[TRECHO]
┌────────
Silva: É uma pergunta interessante. Existe propriedade intelectual a todo e qualquer momento. A questão de se é 6G ou não é que durante um tempo existe a incerteza sobre aquilo ser 6G ou não. Então, se desenvolvo uma aplicação visionando que pode fazer parte do 6G, às vezes, no documento da patente, escrevo alguma coisa nesse sentido. No entanto, se realmente vai ser parte, isso só será decidido no futuro, quando a padronização começar.

Tele.Síntese: E você vai participar da padronização do 6G?

Silva: Não sei responder isso ainda. Existe uma negociação em andamento com a minha mulher e os gerentes da Ericsson, porque a demanda de viagens é grande. É um tempo estressante. É possível que sim, mas não posso confirmar ainda.

Tele.Síntese: Como você avalia o risco de disputas geopolíticas atrapalharem a definição de um padrão global para o 6G?

Silva: Acredito que parte do sucesso das nossas tecnologias vem do fato de trabalharmos com sistemas globais. Quando começaram essas discussões geopolíticas, como eu havia trabalhado na padronização do 5G, entendia que havia um equívoco na forma como isso é reportado. E parte do sucesso do sistema se deve à economia de escala, que permite construir um equipamento para vendê-lo para diferentes mercados. A alocação das frequências, de certa forma, é governada por diferentes países, mas há uma tentativa de harmonizá-las para que os equipamentos tenham economias de escala.

Se você fragmenta, será preciso, por exemplo, dividir os engenheiros em três grupos para trabalhar em três padrões. Perde-se uma massa crítica de cérebro pensante, tem que criar três linhas de produção, o custo vai lá para cima. Ou seja, é ruim para todo mundo. Seria uma decisão puramente política com benefícios questionáveis. Essa é uma posição não só da Ericsson, mas de qualquer um que esteja na indústria de telecom nos últimos 20 anos.
└────────
[DADOS ARMAZENADOS]
┌────────
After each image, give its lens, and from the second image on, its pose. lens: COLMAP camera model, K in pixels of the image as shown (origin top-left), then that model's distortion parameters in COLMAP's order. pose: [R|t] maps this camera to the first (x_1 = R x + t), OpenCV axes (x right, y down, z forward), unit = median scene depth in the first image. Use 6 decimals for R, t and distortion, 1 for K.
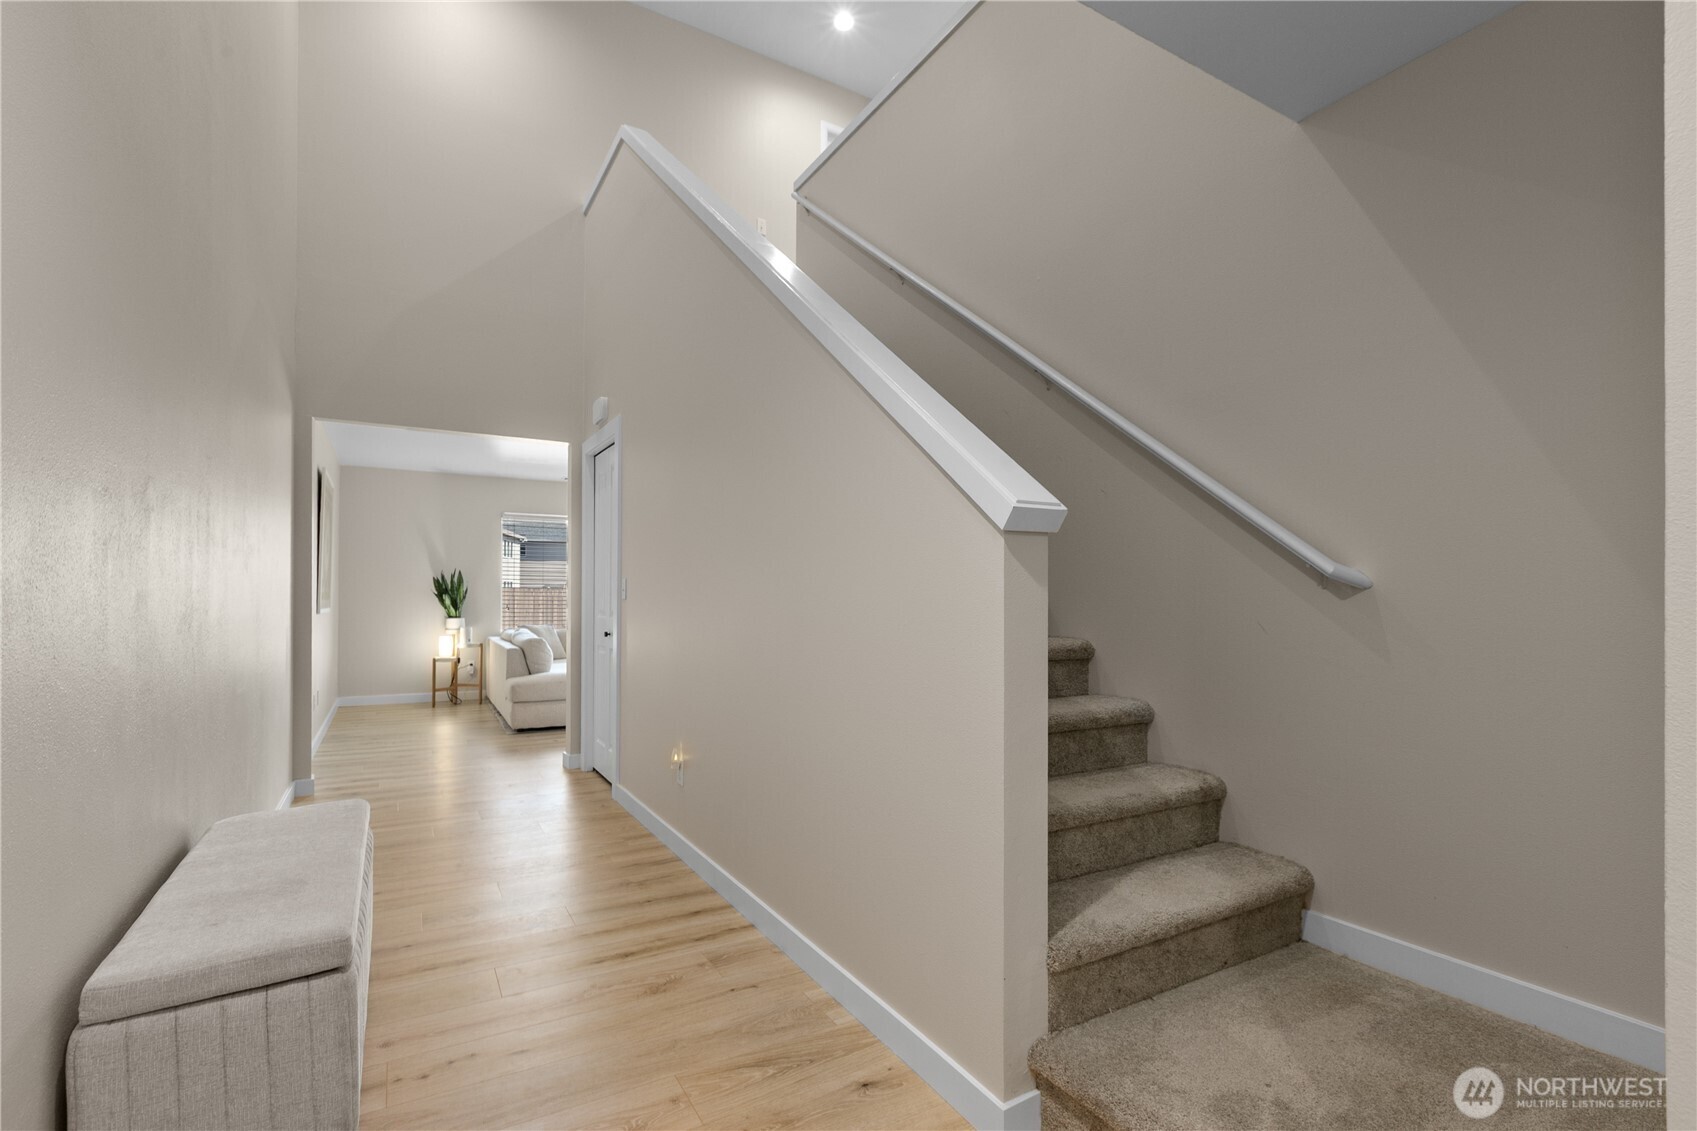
└────────
[EXERCÍCIOS]
1 > Responda com base na entrevista sobre o 6G:
(a) Segundo Silva, quando será decidido se uma aplicação fará parte do 6G?
(b) Com quem está em andamento a negociação sobre a participação de Silva na padronização do 6G?
(c) No exemplo de fragmentação, em quantos grupos seria preciso dividir os engenheiros?
2 > Dê sequência à entrevista sobre o 6G, escrevendo o que vem depois da última fala de Silva.

[RESPOSTAS POR ITEM]
1 >
(a) No futuro, quando a padronização começar.
(b) Com a mulher dele e os gerentes da Ericsson.
(c) Em três grupos.

2 >
Tele.Síntese: As disputas geopolíticas influenciam o trabalho dos pesquisadores, no sentido de que as patentes desenvolvidas fiquem com uma fatia maior do mercado?

Silva: É importante entender que a patente é um reflexo do investimento em pesquisa e desenvolvimento. No grupo, o 3GPP, não conversamos sobre as patentes, mas sobre as tecnologias, visando encontrar um sistema com as melhores soluções. Então, é um equívoco pensar que, no momento da padronização, há uma discussão sobre qual patente vai entrar. Isso não acontece. Nós, engenheiros, nem sequer falamos sobre patentes, só sobre problemas e soluções, tentando chegar a um consenso para o sistema.

Tele.Síntese: Como funciona o financiamento de patentes?

Silva: Existem duas lógicas relacionadas a patentes. A primeira é de proteger e não deixar ninguém usar. Entretanto, no caso de telecom, em particular as patentes essenciais, é um pouco diferente, porque se trata de uma patente de comunicação. É uma tecnologia que visa que um terminal se comunique com a torre. Então, o objetivo é licenciar para que outros possam desenvolver produtos utilizando essas patentes – só que essa tecnologia ainda é minha. Investi em pesquisa e desenvolvimento, parte deu certo, parte não deu. A parte que deu é licenciada com a expectativa de retorno justo para financiar as pesquisas posteriores.

Tele.Síntese: Como isso se aplica no Brasil?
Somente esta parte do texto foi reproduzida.